Dear Neighbor, It would really be appreciated if you could ask your guest(s) to take off their boots when they come over. I don't know what you get up to that requires so much walking around, but I'm sure it's fun!(?) Just please be considerate and keep in mind that there are people who live below you. Thanks, and I'm sure I won't have to write another note like this!!

"I told you," said Drew, crumpling the note into a ball and throwing it down the hallway, "I haven't even been home ..."

She had to help him with the key.

"No," he said. "Don't turn on the light. I'm embarrassed."

"Oh, you silly old lug. Come here then."

"I just want to be in the warm and the safe and the dark."

"That's where you are now, darling. Show me the way."

"This is the way," he said, and threw his arms around her. He could not find her face.

"Not that! The way to the bedroom. Let's get your things off and ... Do you want me to get that?"

"No," he said. Then realized the phone was ringing, somewhere.

"At this hour!" she said. "Do you think it could be important?"

"Nothing's important anymore."

"Oh, you poor man ..."

The phone went on ringing. It sounded strangely muffled. "It sounds strangely muffled," he said.

"I'll answer it," she said. "And tell them to leave you well enough alone."

"No no," he said, "no no. I'll get it. You find the light."

She flipped the switch, and gasped.

"Messier than I remembered," he admitted.

"This isn't a mess," she hissed. "Honey, you've been broken into."

He found the phone under one of the couch's cushions, which was itself under what was left of the stereo.
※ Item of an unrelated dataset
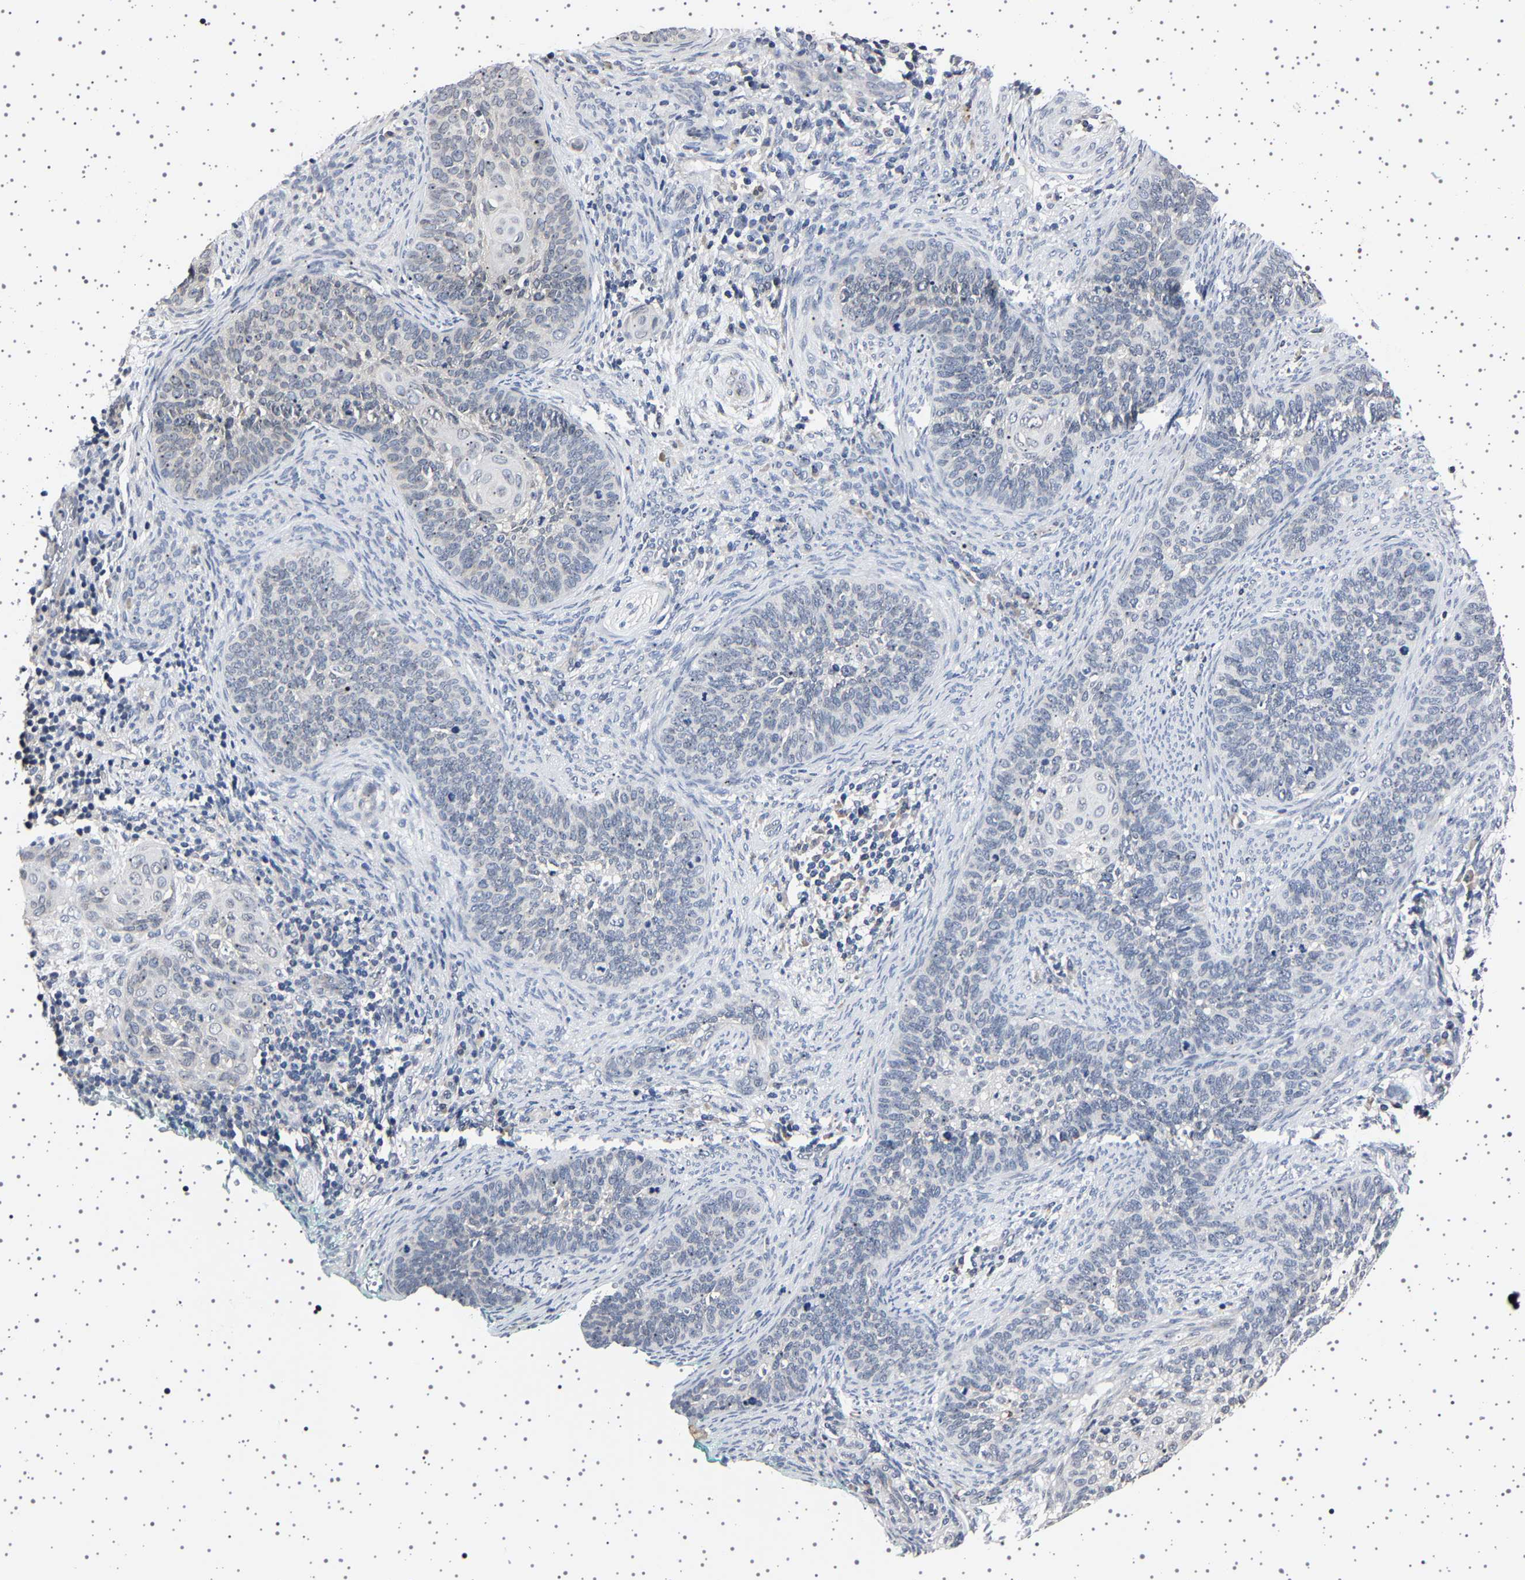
{"staining": {"intensity": "negative", "quantity": "none", "location": "none"}, "tissue": "cervical cancer", "cell_type": "Tumor cells", "image_type": "cancer", "snomed": [{"axis": "morphology", "description": "Squamous cell carcinoma, NOS"}, {"axis": "topography", "description": "Cervix"}], "caption": "Immunohistochemical staining of cervical cancer shows no significant staining in tumor cells. (IHC, brightfield microscopy, high magnification).", "gene": "IL10RB", "patient": {"sex": "female", "age": 33}}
He looked around. "Have I?"

"Of course you have! Just look at this place!"

The phone had stopped ringing, but now it was buzzing. He held it up to his ear.

"Drew? I've been calling for hours. You weren't answering your sill. Hey, I just thought of something. Are you listening? Are you there? Hello? Are you okay?"

"You poor man. On top of everything else! To have your apartment ransacked like this!"

Drew looked around.

His apartment, his life, had been destroyed.

And suddenly everything made sense.

"Mike, get this: I've been broken into," he said triumphantly. "My apartment has been ransacked."